• [TASK STATEMENT]
Identify each line in the data below that contains the string "CombineHiveInputFormat" and copy those lines in full. The match is case-sensitive.

• [MATERIAL PROVIDED]
##############################

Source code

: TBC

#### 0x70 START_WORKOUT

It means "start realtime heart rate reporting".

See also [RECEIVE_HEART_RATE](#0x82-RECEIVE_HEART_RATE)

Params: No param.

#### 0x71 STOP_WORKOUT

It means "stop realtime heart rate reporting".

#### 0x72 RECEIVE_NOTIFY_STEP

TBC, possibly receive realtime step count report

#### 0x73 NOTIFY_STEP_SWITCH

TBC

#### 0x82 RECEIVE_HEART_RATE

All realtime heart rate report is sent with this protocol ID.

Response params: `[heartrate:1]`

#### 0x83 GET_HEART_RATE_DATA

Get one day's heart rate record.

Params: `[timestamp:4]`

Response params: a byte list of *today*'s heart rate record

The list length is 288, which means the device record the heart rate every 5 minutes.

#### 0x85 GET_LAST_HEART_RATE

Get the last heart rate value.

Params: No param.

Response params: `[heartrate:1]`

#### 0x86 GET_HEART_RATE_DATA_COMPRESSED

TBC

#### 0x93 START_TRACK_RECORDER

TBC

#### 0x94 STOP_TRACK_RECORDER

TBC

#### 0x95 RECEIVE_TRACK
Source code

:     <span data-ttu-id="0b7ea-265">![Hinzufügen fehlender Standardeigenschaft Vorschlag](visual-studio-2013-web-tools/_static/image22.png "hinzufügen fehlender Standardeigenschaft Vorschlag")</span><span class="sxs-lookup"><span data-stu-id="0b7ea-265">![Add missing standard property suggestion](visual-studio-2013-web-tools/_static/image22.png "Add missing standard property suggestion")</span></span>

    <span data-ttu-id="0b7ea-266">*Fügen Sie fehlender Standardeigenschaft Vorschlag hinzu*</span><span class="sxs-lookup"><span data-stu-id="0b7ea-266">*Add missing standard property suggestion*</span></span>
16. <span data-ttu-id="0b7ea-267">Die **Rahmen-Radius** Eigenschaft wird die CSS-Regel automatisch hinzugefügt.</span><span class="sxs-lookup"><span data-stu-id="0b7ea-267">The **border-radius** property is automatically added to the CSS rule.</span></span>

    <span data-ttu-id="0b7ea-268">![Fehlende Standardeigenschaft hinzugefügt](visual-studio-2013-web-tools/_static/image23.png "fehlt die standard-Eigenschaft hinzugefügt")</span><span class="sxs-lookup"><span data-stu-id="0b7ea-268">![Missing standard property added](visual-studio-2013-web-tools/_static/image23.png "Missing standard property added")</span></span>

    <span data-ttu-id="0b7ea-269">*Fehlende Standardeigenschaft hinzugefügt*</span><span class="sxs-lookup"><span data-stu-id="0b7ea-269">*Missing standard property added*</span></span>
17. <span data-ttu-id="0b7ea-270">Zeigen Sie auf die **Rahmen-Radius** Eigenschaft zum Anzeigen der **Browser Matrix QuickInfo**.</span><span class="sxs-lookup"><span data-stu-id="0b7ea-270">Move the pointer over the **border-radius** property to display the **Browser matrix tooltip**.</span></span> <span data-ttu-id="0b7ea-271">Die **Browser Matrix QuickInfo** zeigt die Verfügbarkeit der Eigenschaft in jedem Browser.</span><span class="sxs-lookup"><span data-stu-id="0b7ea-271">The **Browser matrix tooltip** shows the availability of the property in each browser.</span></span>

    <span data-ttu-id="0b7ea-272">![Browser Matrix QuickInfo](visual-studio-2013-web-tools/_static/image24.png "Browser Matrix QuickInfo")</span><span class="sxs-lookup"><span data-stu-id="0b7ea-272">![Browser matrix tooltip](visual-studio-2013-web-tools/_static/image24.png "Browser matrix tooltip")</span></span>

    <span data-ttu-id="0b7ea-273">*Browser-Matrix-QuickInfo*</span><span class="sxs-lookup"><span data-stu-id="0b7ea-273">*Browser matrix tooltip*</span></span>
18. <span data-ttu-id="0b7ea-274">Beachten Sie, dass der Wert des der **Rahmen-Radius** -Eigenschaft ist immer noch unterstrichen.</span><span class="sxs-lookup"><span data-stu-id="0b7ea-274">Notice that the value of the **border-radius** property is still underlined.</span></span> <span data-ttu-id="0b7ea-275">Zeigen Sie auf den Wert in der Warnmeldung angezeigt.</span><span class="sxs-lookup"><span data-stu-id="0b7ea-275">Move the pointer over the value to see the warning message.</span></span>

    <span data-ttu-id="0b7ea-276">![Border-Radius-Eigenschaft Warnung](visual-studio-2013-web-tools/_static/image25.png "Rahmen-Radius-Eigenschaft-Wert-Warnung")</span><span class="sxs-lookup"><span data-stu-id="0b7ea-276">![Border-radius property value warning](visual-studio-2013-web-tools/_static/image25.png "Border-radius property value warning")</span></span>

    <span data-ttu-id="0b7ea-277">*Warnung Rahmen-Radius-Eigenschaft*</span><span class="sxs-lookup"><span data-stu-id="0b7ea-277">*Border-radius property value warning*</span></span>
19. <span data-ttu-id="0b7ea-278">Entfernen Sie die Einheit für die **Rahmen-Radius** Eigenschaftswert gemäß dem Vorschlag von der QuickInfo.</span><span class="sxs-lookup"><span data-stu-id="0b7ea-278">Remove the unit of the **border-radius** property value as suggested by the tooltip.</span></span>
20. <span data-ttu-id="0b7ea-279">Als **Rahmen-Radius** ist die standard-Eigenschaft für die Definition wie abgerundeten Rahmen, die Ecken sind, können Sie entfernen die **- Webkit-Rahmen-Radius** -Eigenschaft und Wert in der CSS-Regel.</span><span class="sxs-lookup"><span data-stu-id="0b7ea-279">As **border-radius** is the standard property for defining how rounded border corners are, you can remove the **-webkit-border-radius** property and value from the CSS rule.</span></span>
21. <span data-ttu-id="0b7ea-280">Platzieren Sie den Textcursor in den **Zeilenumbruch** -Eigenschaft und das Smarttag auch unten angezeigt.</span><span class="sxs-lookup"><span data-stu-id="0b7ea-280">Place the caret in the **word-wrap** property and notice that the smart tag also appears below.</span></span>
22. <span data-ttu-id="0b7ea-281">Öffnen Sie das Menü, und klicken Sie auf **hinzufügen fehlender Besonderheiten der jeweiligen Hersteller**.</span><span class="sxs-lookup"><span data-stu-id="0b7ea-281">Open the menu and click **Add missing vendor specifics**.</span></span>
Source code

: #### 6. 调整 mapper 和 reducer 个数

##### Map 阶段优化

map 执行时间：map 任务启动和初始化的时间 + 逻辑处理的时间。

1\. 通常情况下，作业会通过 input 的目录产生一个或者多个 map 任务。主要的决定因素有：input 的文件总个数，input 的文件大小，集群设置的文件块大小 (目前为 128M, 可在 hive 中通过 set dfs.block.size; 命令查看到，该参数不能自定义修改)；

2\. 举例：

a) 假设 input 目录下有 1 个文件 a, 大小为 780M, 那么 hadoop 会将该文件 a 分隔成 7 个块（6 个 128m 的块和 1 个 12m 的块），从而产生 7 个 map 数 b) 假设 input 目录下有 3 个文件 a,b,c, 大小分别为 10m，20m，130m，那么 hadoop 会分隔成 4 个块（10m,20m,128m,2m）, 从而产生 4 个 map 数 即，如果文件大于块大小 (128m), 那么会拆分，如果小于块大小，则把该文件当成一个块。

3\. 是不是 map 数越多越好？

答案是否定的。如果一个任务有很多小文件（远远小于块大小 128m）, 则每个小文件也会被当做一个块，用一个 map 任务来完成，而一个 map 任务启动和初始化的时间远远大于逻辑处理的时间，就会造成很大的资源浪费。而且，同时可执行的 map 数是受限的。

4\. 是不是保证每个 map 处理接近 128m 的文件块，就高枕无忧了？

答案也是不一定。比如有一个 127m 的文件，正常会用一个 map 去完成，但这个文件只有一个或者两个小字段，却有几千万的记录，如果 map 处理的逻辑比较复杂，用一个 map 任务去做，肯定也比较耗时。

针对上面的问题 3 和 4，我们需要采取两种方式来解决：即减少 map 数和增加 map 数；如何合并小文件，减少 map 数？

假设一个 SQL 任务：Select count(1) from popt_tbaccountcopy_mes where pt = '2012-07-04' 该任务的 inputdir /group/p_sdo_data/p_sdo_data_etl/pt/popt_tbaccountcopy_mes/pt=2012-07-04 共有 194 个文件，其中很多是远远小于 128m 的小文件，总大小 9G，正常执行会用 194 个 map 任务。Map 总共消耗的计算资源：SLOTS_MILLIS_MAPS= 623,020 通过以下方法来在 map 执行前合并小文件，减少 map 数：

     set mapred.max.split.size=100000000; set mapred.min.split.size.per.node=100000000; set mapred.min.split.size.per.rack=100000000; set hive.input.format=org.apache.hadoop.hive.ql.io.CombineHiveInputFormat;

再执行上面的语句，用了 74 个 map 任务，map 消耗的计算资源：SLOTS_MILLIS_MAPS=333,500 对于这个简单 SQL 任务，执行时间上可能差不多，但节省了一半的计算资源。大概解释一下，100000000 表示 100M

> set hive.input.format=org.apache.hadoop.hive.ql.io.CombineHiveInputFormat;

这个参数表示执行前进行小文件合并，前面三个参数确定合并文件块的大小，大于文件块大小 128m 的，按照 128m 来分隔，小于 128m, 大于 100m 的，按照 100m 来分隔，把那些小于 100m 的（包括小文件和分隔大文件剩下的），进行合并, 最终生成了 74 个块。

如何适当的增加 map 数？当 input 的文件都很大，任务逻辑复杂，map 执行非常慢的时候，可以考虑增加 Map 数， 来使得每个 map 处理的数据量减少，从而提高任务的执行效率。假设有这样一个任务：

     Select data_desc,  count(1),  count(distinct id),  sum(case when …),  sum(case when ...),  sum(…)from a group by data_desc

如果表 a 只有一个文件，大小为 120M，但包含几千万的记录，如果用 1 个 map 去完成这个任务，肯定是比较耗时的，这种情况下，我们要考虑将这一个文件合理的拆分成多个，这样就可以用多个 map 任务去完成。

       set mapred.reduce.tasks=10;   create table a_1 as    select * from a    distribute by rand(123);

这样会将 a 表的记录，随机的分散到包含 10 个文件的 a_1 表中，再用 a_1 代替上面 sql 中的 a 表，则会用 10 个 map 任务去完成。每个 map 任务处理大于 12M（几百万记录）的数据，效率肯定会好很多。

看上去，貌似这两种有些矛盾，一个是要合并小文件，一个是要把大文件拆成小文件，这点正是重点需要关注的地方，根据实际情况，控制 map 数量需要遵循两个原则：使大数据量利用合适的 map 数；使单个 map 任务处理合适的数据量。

##############################

• [OUTPUT OF THE TASK]
     set mapred.max.split.size=100000000; set mapred.min.split.size.per.node=100000000; set mapred.min.split.size.per.rack=100000000; set hive.input.format=org.apache.hadoop.hive.ql.io.CombineHiveInputFormat;
> set hive.input.format=org.apache.hadoop.hive.ql.io.CombineHiveInputFormat;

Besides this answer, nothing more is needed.